Tickets are $20, or $10 for seniors and Washington University faculty and staff, and $5 for students.

The performance will take place in Washington University's Holmes Lounge, located in Ridgley Hall, on the far side of Brookings Quadrangle, near the intersection of Hoyt and Brookings drives.

Tickets are available through the Edison Theater Box Office, (314) 935-6543, and all Metrotix outlets.

For more information, call (314) 935-5566 or email kschultz@artsci.wustl.edu.

Performers:

Carlin has performed as soloist with orchestras around the world and with conductors such as Roger Norrington, Nicholas McGegan and Leonard Slatkin. In the past several years he has performed Beethoven's "Triple" Concerto with the Saint Louis Symphony Orchestra and appeared as soloist with the San Francisco Philharmonia Baroque, the period-instrument orchestra. He has played on French, Swedish, Chinese and German national television and radio and in recent years has given concerts in Austria, Germany, Switzerland and England. In 1992-1993 he performed the cycle of Schubert's complete keyboard sonatas on fortepiano in both St. Louis and New York.

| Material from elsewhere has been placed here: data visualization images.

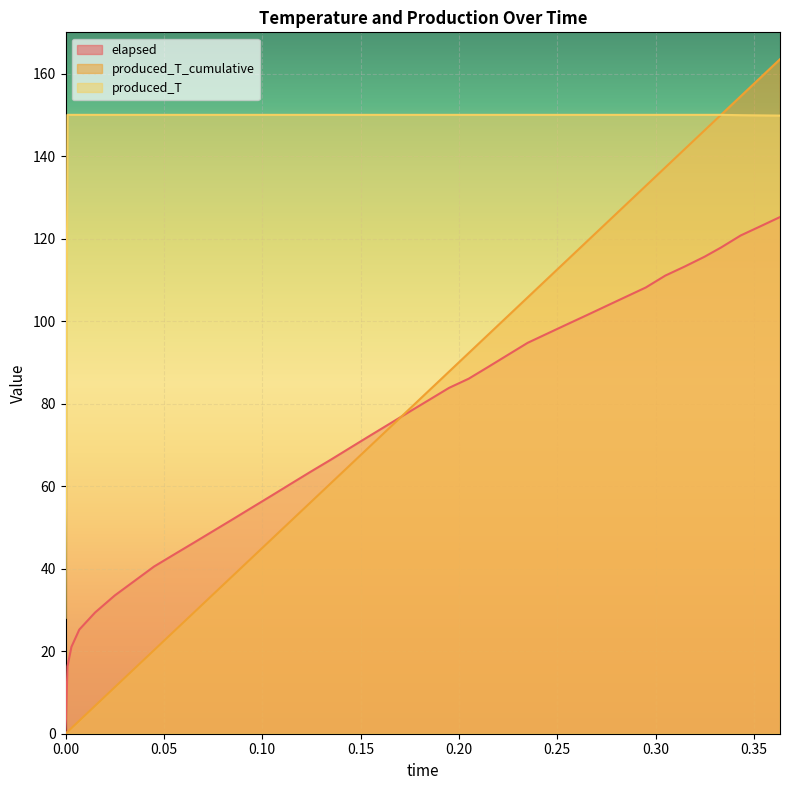

True or false: produced_T and produced_T_cumulative cross at least once.

False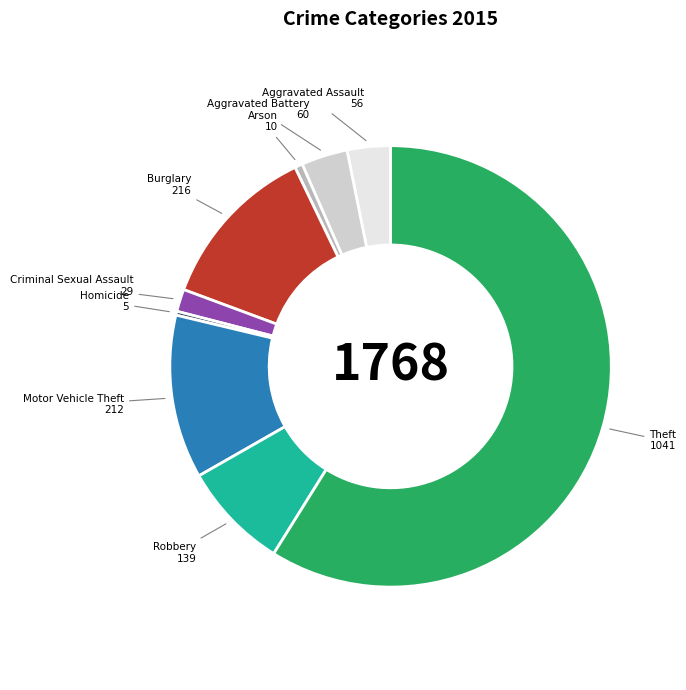

What is the ratio of the value at Criminal Sexual Assault to the value at Aggravated Battery?

0.5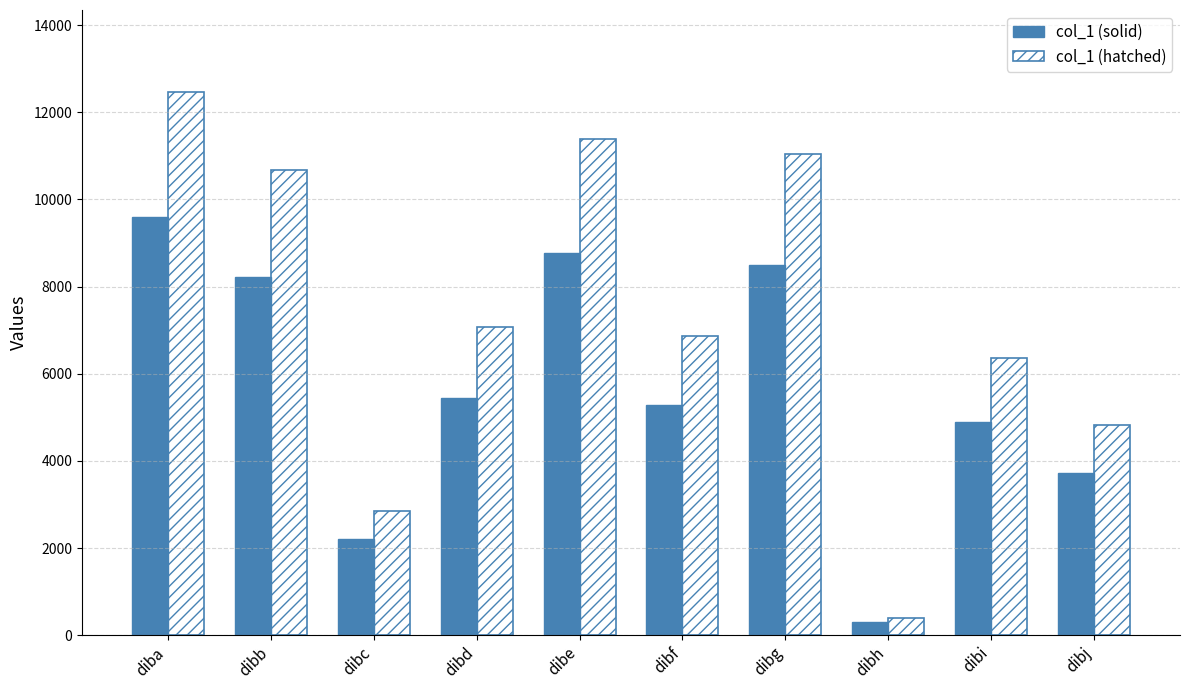

What is the highest value of the col_1 (solid) series?

9597.0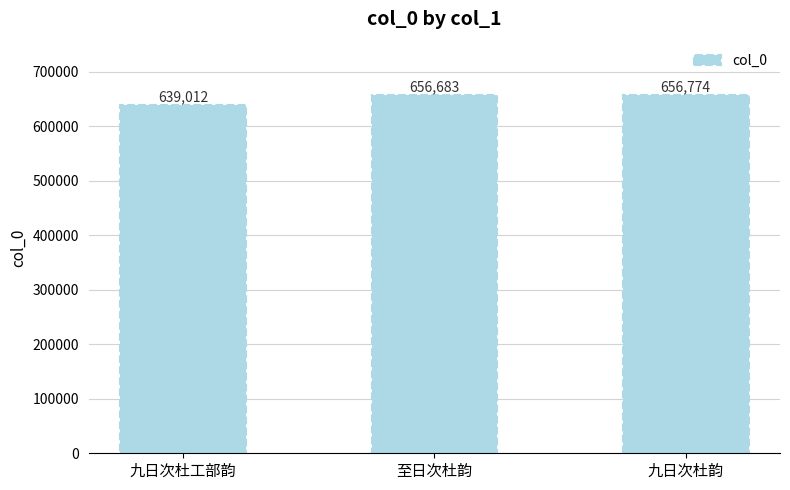

What is the value of the 3rd bar from the left?

656774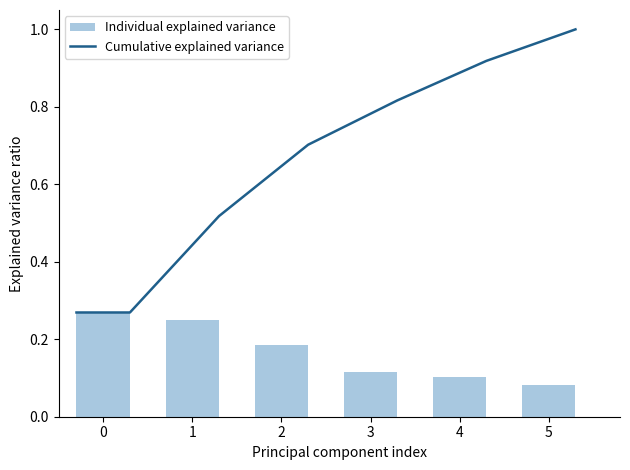

What is the minimum value shown in the chart?

0.1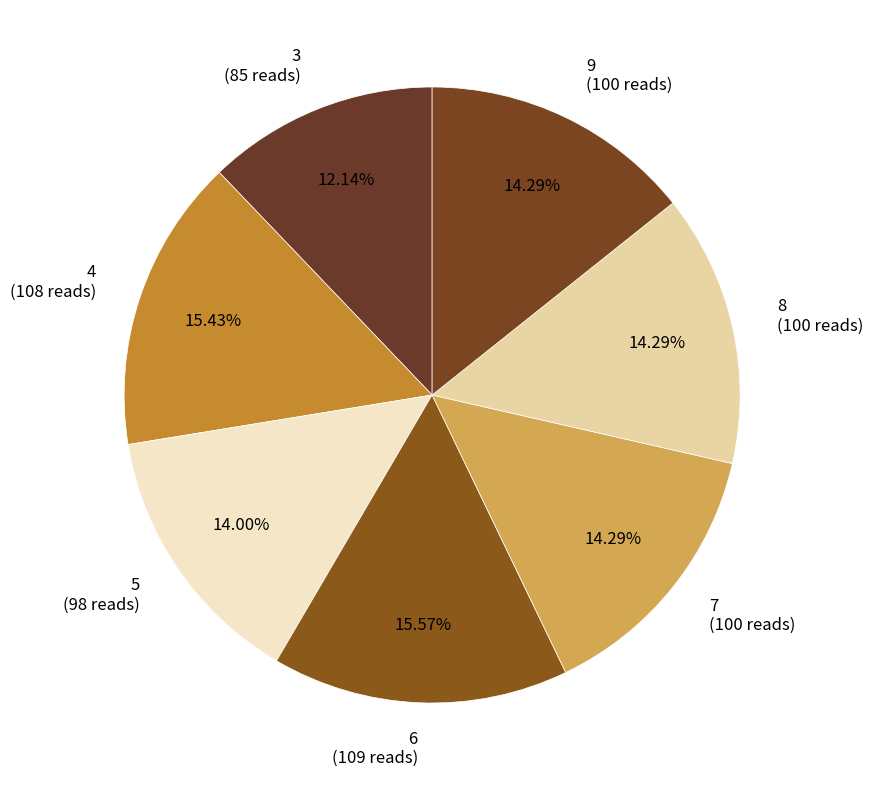

Is 6 the majority of the pie?

No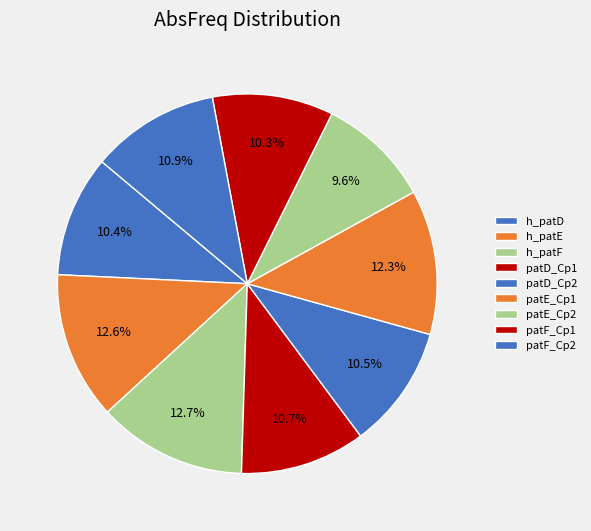

To the nearest percent, what is the average slice percentage?

11%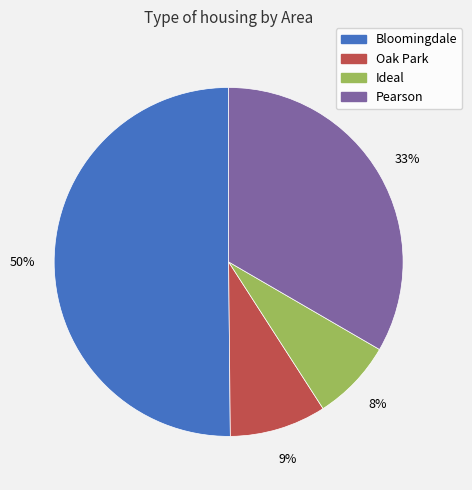

To the nearest percent, what percentage of the pie is Pearson?

33%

Halen - a 2002 recipient of the Saint Louis Arts and Entertainment award for excellence - has been with the Saint Louis Symphony Orchestra since 1991 and was appointed concertmaster in 1995. He frequently appears as a soloist, both with the symphony orchestra and in performance around the country, and often teams with Carlin for local chamber concerts. As co-founder and artistic director of the Innsbrook Institute, at Innsbrook, MO, Halen also coordinates a weeklong summer festival of chamber music performance and training for aspiring artists. He plays a violin made by Johannes Baptiste Guadagnini in Milan in 1753.

Ranheim joined the Saint Louis Symphony Orchestra in 2005 and also holds the principal chair of the Colorado Music Festival in Boulder. He previously served as associate principal cello of the Fort Worth Symphony and has performed and toured with the orchestras of Atlanta, Cleveland, Detroit and Baltimore. He also has served as principal and assistant principal cello with the New World Symphony, the National Repertory Orchestra, the Aspen Festival Orchestra and Quebec City's critically acclaimed Le Violons du Roy. A committed advocate of contemporary music, Ranheim also has performed world-premiere works by Stephen Paulus, Paul Schoenfield and Steven Heitzig.